--- start Extracted information ---

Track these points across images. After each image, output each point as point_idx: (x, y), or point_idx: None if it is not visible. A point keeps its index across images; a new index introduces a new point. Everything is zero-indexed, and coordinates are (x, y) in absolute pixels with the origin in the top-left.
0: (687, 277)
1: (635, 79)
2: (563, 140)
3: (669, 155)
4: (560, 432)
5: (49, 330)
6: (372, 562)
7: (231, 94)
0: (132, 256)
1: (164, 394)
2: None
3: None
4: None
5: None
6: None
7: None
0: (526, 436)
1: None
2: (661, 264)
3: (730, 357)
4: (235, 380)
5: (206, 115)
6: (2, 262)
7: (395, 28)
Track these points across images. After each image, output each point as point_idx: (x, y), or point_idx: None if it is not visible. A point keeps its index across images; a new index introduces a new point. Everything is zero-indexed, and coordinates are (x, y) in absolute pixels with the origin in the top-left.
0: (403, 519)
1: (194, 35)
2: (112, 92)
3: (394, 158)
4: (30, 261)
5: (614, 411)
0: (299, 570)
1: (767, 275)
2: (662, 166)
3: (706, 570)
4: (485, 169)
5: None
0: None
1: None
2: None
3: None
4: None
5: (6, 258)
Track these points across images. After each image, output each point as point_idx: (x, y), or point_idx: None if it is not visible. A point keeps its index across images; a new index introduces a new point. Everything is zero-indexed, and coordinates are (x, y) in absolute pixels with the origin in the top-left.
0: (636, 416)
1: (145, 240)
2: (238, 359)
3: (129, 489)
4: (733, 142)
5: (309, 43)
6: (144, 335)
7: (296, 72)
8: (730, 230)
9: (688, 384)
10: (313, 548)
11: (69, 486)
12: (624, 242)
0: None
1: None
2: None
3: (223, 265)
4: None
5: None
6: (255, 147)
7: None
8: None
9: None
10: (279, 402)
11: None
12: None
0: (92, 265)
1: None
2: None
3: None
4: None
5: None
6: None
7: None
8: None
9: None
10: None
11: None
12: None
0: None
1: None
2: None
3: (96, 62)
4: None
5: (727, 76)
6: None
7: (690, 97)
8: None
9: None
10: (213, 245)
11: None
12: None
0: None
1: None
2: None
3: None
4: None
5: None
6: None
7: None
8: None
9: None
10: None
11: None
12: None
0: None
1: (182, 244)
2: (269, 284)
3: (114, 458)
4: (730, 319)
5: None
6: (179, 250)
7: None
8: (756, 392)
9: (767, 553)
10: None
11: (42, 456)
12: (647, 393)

--- end Extracted information ---

### Problem requirements
Lay out every line of the material above as a Markdown table with two columns, "Row" for a running number and "Line" for the text, skipping any blank lines.

### Completed exercise
| Row | Line |
|---|---|
| 1 | Track these points across images. After each image, output each point as point_idx: (x, y), or point_idx: None if it is not visible. A point keeps its index across images; a new index introduces a new point. Everything is zero-indexed, and coordinates are (x, y) in absolute pixels with the origin in the top-left. |
| 2 | 0: (687, 277) |
| 3 | 1: (635, 79) |
| 4 | 2: (563, 140) |
| 5 | 3: (669, 155) |
| 6 | 4: (560, 432) |
| 7 | 5: (49, 330) |
| 8 | 6: (372, 562) |
| 9 | 7: (231, 94) |
| 10 | 0: (132, 256) |
| 11 | 1: (164, 394) |
| 12 | 2: None |
| 13 | 3: None |
| 14 | 4: None |
| 15 | 5: None |
| 16 | 6: None |
| 17 | 7: None |
| 18 | 0: (526, 436) |
| 19 | 1: None |
| 20 | 2: (661, 264) |
| 21 | 3: (730, 357) |
| 22 | 4: (235, 380) |
| 23 | 5: (206, 115) |
| 24 | 6: (2, 262) |
| 25 | 7: (395, 28) |
| 26 | Track these points across images. After each image, output each point as point_idx: (x, y), or point_idx: None if it is not visible. A point keeps its index across images; a new index introduces a new point. Everything is zero-indexed, and coordinates are (x, y) in absolute pixels with the origin in the top-left. |
| 27 | 0: (403, 519) |
| 28 | 1: (194, 35) |
| 29 | 2: (112, 92) |
| 30 | 3: (394, 158) |
| 31 | 4: (30, 261) |
| 32 | 5: (614, 411) |
| 33 | 0: (299, 570) |
| 34 | 1: (767, 275) |
| 35 | 2: (662, 166) |
| 36 | 3: (706, 570) |
| 37 | 4: (485, 169) |
| 38 | 5: None |
| 39 | 0: None |
| 40 | 1: None |
| 41 | 2: None |
| 42 | 3: None |
| 43 | 4: None |
| 44 | 5: (6, 258) |
| 45 | Track these points across images. After each image, output each point as point_idx: (x, y), or point_idx: None if it is not visible. A point keeps its index across images; a new index introduces a new point. Everything is zero-indexed, and coordinates are (x, y) in absolute pixels with the origin in the top-left. |
| 46 | 0: (636, 416) |
| 47 | 1: (145, 240) |
| 48 | 2: (238, 359) |
| 49 | 3: (129, 489) |
| 50 | 4: (733, 142) |
| 51 | 5: (309, 43) |
| 52 | 6: (144, 335) |
| 53 | 7: (296, 72) |
| 54 | 8: (730, 230) |
| 55 | 9: (688, 384) |
| 56 | 10: (313, 548) |
| 57 | 11: (69, 486) |
| 58 | 12: (624, 242) |
| 59 | 0: None |
| 60 | 1: None |
| 61 | 2: None |
| 62 | 3: (223, 265) |
| 63 | 4: None |
| 64 | 5: None |
| 65 | 6: (255, 147) |
| 66 | 7: None |
| 67 | 8: None |
| 68 | 9: None |
| 69 | 10: (279, 402) |
| 70 | 11: None |
| 71 | 12: None |
| 72 | 0: (92, 265) |
| 73 | 1: None |
| 74 | 2: None |
| 75 | 3: None |
| 76 | 4: None |
| 77 | 5: None |
| 78 | 6: None |
| 79 | 7: None |
| 80 | 8: None |
| 81 | 9: None |
| 82 | 10: None |
| 83 | 11: None |
| 84 | 12: None |
| 85 | 0: None |
| 86 | 1: None |
| 87 | 2: None |
| 88 | 3: (96, 62) |
| 89 | 4: None |
| 90 | 5: (727, 76) |
| 91 | 6: None |
| 92 | 7: (690, 97) |
| 93 | 8: None |
| 94 | 9: None |
| 95 | 10: (213, 245) |
| 96 | 11: None |
| 97 | 12: None |
| 98 | 0: None |
| 99 | 1: None |
| 100 | 2: None |
| 101 | 3: None |
| 102 | 4: None |
| 103 | 5: None |
| 104 | 6: None |
| 105 | 7: None |
| 106 | 8: None |
| 107 | 9: None |
| 108 | 10: None |
| 109 | 11: None |
| 110 | 12: None |
| 111 | 0: None |
| 112 | 1: (182, 244) |
| 113 | 2: (269, 284) |
| 114 | 3: (114, 458) |
| 115 | 4: (730, 319) |
| 116 | 5: None |
| 117 | 6: (179, 250) |
| 118 | 7: None |
| 119 | 8: (756, 392) |
| 120 | 9: (767, 553) |
| 121 | 10: None |
| 122 | 11: (42, 456) |
| 123 | 12: (647, 393) |